Na instalação comissionada de Mansour Ciss Kanakassy, artista senegalês radicado em Berlim, você se encontra em um ambiente bastante diferente dos demais desta Bienal: uma agência bancária.
A obra Gondwana la fabrique du futur [Gondwana, a fábrica do futuro] (2025) ocupa uma sala de 6,50 por 6,20 metros. À esquerda, há um mapa-múndi plotado na parede, um caixa eletrônico, um mapa da África à frente, um desenho em estilo clip art e um mapa do Brasil com suas diferentes regiões destacadas. Também à esquerda, projeta-se a imagem de um elevador.
O espaço se organiza como uma agência bancária ficcional. À frente, um balcão de atendimento de cerca de dois metros de comprimento recebe o visitante, identificado pelo emblema do Quilombo Bank. Logo atrás, um grande mural – com mais de seis metros de largura por dois metros e meio de altura – cobre toda a parede. Sobre um fundo claro, repetem-se padrões geométricos em vermelho e preto, compostos por linhas paralelas, zigue-zagues e formas losangulares, inspirados em matrizes gráficas pan-africanas. Essa trama visual serve de base para uma cartografia que conecta África, Brasil e outras regiões da diáspora, reforçando o caráter transcontinental do projeto.
Acima do mural, cinco relógios de parede alinhados evocam o ambiente de agências financeiras internacionais, cada um marcando diferentes fusos horários e remetendo à ideia de circulação global. À direita, um caixa eletrônico metálico, identificado como Quilombo Express, completa a cenografia, aproximando a instalação da experiência cotidiana de um banco.
Dentro do espaço, circulam notas de uma moeda imaginária – o Afroquilombo – que traz rostos quilombolas estampados. Os visitantes podem adquiri-las no Quilombo Bank. Como escreve Billy Fowo no catálogo desta Bienal:
“Para além do seu simbolismo, este gesto é político, pois alude a uma moeda futurista, independente e livre dos mercados globais de câmbio internacional, normalmente determinados por especulações de demanda e oferta e regulados por fatores econômicos como inflação, taxas de juros e eventos sociopolíticos.”
Coincidentemente, no mesmo período desta Bienal, o Brasil enfrenta duras tarifas externas, ao mesmo tempo em que busca a despolarização da economia por meio de uma moeda comum entre os BRICS.
O título do projeto remete ao supercontinente Gondwana, que reunia a maior parte das terras que hoje compõem os continentes do hemisfério sul, além da Índia no hemisfério norte. Sua fragmentação se deu, entre outros, com a separação da América do Sul da Antártida (formando a Passagem de Drake) e da Antártida da Austrália. Assim, a ideia de união entre povos colonizados se sobrepõe ao conceito estritamente econômico.

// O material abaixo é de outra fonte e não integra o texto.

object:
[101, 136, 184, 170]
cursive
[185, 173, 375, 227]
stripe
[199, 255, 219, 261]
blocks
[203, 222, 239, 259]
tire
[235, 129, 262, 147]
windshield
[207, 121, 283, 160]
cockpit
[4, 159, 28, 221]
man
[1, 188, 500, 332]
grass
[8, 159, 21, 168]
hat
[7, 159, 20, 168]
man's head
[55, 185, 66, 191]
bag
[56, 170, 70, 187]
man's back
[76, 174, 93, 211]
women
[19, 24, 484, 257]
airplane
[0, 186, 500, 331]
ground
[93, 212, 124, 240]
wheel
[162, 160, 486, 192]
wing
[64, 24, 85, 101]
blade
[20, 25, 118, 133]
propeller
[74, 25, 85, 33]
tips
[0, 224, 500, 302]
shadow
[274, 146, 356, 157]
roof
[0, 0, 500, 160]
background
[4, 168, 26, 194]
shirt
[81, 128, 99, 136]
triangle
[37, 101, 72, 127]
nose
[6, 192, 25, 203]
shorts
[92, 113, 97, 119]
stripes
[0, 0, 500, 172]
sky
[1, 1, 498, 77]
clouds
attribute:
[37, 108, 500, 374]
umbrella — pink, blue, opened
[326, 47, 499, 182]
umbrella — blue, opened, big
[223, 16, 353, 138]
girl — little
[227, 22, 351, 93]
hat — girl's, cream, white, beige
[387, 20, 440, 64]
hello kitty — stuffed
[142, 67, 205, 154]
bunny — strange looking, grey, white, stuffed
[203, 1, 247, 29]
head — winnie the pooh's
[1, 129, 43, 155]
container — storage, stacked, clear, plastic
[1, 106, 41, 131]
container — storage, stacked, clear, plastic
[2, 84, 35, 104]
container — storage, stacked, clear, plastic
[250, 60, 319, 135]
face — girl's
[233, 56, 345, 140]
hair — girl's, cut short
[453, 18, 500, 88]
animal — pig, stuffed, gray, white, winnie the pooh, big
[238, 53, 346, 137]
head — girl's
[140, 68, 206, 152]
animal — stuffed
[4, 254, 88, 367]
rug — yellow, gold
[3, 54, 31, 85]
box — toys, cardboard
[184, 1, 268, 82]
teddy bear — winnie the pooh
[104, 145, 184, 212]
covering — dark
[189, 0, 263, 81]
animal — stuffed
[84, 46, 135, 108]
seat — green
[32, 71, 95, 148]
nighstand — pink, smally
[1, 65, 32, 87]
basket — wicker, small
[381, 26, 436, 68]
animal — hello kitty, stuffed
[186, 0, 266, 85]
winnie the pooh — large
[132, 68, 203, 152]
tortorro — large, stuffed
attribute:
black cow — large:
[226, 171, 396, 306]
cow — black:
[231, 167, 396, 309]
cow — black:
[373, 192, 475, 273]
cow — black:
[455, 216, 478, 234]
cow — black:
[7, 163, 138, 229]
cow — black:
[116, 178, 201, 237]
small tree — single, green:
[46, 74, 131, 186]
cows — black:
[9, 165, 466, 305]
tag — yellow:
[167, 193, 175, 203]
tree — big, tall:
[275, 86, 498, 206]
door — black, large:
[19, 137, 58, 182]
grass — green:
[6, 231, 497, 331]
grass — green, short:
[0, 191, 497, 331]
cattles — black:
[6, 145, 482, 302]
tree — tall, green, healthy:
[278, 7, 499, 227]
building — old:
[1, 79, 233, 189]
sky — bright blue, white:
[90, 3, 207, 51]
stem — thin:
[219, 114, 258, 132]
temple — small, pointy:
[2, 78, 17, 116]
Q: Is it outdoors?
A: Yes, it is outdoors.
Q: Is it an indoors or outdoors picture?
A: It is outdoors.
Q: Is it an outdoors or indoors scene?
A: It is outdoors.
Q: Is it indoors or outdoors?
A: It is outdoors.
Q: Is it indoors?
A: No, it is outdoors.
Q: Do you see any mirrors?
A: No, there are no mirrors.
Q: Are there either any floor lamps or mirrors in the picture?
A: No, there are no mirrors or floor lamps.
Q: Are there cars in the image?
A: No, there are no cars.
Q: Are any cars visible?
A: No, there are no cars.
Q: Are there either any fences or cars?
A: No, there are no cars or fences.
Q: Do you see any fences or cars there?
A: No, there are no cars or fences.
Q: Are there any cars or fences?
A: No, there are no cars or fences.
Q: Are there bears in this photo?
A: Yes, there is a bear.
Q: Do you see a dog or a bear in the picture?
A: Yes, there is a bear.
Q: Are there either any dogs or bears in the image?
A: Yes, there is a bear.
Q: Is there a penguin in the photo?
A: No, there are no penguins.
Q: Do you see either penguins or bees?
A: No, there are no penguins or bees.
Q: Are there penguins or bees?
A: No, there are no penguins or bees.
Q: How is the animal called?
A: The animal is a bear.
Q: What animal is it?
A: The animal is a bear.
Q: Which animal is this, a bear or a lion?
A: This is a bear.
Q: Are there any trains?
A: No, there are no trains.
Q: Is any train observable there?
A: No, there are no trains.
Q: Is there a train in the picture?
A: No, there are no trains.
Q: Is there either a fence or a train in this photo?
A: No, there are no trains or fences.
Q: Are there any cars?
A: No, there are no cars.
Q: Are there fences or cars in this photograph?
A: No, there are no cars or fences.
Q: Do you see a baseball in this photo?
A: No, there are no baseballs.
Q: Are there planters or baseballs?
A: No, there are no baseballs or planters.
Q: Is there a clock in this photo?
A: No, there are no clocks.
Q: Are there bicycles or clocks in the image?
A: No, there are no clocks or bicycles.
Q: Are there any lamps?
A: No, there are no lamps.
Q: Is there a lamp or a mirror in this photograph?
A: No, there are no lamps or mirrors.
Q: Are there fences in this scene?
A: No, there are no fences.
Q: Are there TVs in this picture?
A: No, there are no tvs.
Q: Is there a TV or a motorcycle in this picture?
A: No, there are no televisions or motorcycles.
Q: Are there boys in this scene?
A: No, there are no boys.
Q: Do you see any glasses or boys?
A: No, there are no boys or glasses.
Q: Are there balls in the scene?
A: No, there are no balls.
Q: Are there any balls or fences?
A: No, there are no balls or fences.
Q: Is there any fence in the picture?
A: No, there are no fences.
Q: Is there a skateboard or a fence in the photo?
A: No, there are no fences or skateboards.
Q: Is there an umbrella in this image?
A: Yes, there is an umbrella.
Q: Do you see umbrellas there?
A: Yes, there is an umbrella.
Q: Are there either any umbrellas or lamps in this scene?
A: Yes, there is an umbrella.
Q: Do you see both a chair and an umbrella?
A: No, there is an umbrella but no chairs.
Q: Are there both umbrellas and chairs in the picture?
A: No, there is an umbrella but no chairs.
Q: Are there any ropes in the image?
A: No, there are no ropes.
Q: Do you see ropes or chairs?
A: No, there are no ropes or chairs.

Mansour também nos recorda da experiência entediante ou absurda da vida sob o sistema capitalista – como a tediosa tarefa de ir ao banco – e de como, mesmo em espaços institucionalizados, é possível encontrar brechas para a liberdade e a criação de novos mundos.
Sua prática se vincula a um projeto de longo prazo, o Laboratório de Desberlinização, criado em 2001 pelo artista em referência à primeira Conferência de Berlim (1884–1885), quando governantes europeus redesenharam as fronteiras do continente africano, ignorando os interesses das populações locais e instaurando novas formas de violência colonial. Nesse contexto, Ciss produziu a moeda-obra Afro (2001), concebida como protótipo de uma moeda pan-africana em resposta à divisão colonial. Essa proposta ganha nova vida nesta Bienal com o Afroquilombo.